▸ **TASK DETAILS**: Reproduce word for word, from the entries below, the line with "left elbow: (65, 424)", the line with "right elbow: (57, 137)", and every line between them, and nothing more.

▸ **EXTRACTED DATA**:
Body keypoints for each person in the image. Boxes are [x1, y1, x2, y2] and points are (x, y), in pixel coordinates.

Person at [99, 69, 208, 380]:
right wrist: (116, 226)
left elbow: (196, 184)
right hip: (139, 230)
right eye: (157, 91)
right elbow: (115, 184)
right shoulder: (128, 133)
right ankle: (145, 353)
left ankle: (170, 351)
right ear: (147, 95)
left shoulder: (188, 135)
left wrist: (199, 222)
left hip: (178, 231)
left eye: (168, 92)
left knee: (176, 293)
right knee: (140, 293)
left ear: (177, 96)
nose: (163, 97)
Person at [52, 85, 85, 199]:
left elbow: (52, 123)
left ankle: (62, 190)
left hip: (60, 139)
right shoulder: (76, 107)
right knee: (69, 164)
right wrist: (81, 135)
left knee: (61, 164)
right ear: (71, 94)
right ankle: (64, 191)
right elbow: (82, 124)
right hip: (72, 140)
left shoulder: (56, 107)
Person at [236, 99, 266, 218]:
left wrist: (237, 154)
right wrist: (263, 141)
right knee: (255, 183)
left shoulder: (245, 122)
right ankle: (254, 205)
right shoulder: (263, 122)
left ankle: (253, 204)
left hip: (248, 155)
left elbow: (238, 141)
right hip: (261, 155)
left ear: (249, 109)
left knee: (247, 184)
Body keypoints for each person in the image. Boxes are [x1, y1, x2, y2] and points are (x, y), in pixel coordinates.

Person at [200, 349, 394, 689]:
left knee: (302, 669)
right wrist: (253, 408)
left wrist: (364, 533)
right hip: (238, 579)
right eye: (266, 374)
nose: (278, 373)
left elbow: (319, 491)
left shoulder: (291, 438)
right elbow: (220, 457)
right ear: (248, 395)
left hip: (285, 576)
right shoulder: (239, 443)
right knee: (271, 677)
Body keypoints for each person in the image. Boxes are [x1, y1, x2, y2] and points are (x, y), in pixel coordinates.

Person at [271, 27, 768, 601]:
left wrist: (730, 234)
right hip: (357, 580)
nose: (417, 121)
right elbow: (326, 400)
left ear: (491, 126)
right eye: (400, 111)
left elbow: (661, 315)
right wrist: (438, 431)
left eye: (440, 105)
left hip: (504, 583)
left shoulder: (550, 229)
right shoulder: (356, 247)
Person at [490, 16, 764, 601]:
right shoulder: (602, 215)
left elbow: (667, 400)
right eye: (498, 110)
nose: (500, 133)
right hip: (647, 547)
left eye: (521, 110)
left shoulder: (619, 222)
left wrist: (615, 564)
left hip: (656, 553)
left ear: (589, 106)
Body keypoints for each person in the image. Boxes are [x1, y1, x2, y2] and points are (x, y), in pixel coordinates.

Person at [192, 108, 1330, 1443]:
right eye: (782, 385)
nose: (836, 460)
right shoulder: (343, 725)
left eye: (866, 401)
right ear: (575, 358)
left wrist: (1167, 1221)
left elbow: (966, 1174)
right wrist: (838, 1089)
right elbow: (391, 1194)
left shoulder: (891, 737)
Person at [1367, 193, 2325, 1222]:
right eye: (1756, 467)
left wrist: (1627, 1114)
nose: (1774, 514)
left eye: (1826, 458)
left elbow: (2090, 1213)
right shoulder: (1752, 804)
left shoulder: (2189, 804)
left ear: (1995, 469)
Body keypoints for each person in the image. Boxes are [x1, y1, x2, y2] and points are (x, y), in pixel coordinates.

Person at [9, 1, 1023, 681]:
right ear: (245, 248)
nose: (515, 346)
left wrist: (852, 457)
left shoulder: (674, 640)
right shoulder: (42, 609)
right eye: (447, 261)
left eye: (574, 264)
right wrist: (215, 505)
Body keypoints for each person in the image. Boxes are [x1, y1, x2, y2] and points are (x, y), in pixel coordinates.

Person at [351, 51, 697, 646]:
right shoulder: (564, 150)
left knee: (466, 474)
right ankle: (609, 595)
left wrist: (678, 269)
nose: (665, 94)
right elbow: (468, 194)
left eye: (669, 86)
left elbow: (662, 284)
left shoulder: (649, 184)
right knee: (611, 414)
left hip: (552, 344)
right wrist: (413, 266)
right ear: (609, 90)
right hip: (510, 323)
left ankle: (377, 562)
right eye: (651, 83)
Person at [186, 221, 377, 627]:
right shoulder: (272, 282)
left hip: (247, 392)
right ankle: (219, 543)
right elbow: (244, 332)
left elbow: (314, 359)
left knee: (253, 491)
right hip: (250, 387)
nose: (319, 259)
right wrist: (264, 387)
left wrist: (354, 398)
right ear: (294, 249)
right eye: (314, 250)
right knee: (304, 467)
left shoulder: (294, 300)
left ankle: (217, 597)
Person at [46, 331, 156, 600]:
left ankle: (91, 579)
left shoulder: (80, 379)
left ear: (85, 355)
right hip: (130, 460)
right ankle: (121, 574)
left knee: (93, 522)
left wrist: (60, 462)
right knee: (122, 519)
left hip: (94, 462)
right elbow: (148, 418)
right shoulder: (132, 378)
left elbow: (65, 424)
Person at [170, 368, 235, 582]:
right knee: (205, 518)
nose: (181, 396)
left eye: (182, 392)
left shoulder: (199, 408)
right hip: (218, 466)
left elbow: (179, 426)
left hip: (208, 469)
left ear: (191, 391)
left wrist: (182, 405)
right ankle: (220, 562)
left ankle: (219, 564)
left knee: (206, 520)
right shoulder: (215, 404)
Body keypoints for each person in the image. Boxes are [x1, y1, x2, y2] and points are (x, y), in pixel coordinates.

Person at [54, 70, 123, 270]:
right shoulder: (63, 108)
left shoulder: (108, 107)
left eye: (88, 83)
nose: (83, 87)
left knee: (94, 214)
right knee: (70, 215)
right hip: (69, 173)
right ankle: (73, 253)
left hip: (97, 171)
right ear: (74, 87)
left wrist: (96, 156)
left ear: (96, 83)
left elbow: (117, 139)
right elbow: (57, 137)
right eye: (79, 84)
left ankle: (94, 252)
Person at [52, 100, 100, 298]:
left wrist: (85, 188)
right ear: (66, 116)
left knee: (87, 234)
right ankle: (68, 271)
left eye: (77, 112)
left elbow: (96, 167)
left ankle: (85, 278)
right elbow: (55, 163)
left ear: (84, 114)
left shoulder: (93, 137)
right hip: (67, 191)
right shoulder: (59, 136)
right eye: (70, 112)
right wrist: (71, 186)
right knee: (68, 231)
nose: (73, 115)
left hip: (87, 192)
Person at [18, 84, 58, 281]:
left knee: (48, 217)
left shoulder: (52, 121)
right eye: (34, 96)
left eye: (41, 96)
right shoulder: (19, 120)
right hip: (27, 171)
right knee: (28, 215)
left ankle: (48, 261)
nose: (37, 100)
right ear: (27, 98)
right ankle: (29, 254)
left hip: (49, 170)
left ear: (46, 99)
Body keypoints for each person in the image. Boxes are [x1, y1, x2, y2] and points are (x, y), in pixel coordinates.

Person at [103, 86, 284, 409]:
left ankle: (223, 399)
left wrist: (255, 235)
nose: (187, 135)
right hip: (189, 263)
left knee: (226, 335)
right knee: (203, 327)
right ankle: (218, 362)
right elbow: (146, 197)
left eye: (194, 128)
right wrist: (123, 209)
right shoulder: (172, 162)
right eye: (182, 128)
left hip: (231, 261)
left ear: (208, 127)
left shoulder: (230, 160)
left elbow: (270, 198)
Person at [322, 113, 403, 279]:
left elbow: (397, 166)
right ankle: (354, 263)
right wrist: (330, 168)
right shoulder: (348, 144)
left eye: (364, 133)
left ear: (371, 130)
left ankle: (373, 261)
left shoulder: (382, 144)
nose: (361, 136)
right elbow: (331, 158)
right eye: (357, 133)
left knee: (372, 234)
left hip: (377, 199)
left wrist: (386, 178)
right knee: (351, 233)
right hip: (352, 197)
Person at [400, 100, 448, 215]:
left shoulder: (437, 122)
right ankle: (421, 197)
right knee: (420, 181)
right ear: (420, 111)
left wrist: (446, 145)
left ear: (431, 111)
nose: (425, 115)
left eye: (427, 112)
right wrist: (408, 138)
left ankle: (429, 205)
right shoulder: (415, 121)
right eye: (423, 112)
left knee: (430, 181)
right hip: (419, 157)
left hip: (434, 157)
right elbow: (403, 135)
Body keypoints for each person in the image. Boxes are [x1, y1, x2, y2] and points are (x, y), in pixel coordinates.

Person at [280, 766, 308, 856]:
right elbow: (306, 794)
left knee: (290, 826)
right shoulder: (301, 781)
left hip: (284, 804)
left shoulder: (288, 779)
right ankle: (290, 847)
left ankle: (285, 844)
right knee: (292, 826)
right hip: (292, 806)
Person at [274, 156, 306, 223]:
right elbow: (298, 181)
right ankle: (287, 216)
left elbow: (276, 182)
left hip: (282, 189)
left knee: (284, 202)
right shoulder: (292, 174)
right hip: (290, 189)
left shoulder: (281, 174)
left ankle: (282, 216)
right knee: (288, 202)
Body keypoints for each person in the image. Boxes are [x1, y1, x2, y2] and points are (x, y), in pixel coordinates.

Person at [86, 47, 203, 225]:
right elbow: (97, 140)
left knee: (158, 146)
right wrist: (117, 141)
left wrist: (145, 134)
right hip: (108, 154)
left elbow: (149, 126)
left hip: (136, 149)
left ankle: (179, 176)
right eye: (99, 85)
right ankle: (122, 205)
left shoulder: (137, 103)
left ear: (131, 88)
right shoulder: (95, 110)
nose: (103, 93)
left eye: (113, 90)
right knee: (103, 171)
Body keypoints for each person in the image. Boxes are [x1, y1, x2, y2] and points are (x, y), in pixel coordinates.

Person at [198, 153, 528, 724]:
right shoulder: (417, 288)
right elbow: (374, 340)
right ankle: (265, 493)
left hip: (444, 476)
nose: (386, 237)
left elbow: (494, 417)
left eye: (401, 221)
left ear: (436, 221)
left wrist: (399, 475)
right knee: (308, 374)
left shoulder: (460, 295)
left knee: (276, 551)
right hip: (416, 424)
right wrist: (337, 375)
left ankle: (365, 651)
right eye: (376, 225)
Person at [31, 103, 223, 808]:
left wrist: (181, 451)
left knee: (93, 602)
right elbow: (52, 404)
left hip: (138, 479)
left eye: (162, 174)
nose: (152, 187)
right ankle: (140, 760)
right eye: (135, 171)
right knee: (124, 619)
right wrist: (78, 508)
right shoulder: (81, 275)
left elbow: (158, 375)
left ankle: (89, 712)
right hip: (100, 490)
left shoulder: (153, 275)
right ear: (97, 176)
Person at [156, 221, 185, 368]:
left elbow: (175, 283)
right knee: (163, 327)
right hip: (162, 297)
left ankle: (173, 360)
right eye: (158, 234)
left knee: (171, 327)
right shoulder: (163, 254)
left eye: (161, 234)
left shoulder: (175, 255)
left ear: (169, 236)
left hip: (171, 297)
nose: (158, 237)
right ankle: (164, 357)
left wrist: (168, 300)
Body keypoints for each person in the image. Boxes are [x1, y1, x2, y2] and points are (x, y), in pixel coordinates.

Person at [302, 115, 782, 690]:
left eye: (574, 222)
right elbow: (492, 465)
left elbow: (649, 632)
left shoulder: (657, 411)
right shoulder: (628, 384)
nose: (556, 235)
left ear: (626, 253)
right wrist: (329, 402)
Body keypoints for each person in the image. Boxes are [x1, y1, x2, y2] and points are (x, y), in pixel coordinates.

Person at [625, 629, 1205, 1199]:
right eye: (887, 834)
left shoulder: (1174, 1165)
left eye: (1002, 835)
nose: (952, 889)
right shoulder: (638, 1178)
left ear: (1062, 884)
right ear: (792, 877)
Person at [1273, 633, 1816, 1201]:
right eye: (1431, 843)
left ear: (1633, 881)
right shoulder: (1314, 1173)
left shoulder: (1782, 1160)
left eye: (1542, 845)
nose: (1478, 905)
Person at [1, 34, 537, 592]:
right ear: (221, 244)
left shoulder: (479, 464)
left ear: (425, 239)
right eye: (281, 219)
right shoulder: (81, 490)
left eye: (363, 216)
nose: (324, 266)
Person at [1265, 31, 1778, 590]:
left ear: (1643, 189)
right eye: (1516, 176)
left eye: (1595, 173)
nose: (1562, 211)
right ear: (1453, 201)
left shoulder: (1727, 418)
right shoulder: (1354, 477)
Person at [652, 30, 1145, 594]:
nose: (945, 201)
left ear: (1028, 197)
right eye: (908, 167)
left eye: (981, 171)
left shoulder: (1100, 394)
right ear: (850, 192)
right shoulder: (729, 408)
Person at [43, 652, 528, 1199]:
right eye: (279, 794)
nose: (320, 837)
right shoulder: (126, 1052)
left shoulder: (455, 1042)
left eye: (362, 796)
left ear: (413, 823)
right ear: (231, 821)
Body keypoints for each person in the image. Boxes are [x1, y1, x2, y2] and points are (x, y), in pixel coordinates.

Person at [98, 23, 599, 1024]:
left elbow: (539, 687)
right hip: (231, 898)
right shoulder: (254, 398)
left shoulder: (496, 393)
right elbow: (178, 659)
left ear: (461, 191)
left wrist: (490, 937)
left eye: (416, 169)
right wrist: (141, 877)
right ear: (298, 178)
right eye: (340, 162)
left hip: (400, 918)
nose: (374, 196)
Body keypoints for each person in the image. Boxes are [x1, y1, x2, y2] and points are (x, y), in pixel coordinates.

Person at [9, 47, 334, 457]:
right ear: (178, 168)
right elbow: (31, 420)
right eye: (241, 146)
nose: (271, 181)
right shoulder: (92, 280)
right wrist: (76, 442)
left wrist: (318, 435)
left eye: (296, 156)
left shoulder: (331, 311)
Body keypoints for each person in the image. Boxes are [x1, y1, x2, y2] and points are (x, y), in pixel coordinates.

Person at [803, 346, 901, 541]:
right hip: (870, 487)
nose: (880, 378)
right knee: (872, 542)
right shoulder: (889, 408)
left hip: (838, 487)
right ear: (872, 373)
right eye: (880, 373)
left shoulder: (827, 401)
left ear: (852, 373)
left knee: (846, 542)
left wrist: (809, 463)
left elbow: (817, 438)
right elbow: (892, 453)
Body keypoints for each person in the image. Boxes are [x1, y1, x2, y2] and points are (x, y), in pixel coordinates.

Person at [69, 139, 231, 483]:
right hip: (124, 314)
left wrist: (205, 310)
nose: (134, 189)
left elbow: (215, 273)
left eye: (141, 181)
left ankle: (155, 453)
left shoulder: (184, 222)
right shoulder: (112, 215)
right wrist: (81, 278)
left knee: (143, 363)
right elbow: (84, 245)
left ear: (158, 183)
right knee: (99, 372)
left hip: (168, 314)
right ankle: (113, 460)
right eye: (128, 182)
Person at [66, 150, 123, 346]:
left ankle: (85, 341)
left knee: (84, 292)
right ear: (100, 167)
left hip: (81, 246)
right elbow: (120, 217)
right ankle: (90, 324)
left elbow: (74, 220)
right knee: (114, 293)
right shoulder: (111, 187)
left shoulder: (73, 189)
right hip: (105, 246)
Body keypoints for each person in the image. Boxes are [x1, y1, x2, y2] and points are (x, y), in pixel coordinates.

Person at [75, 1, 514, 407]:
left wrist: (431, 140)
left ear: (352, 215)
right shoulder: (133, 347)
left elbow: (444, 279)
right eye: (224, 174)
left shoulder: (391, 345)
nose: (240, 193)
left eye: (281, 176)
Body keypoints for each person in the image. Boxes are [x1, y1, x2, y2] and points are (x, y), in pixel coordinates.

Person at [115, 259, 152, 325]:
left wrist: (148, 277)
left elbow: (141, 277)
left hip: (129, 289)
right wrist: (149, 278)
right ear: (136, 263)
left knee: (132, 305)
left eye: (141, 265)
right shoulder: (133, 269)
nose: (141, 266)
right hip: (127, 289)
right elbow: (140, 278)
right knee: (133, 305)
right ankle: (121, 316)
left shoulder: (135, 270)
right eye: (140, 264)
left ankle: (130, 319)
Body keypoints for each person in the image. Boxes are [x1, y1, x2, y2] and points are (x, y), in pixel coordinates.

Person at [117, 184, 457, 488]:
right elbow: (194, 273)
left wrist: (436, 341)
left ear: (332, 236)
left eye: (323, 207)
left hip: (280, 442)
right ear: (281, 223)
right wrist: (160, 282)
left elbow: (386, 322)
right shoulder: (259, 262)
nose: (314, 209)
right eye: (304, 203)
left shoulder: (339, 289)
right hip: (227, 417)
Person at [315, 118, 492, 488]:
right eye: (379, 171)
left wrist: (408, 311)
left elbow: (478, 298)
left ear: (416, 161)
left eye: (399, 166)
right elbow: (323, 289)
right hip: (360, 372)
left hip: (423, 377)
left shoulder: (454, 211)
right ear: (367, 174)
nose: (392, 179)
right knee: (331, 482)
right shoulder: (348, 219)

▸ **ANSWER AREA**:
left elbow: (65, 424)
Person at [170, 368, 235, 582]:
right knee: (205, 518)
nose: (181, 396)
left eye: (182, 392)
left shoulder: (199, 408)
right hip: (218, 466)
left elbow: (179, 426)
left hip: (208, 469)
left ear: (191, 391)
left wrist: (182, 405)
right ankle: (220, 562)
left ankle: (219, 564)
left knee: (206, 520)
right shoulder: (215, 404)
Body keypoints for each person in the image. Boxes are [x1, y1, x2, y2] and points are (x, y), in pixel coordinates.

Person at [54, 70, 123, 270]:
right shoulder: (63, 108)
left shoulder: (108, 107)
left eye: (88, 83)
nose: (83, 87)
left knee: (94, 214)
right knee: (70, 215)
right hip: (69, 173)
right ankle: (73, 253)
left hip: (97, 171)
right ear: (74, 87)
left wrist: (96, 156)
left ear: (96, 83)
left elbow: (117, 139)
right elbow: (57, 137)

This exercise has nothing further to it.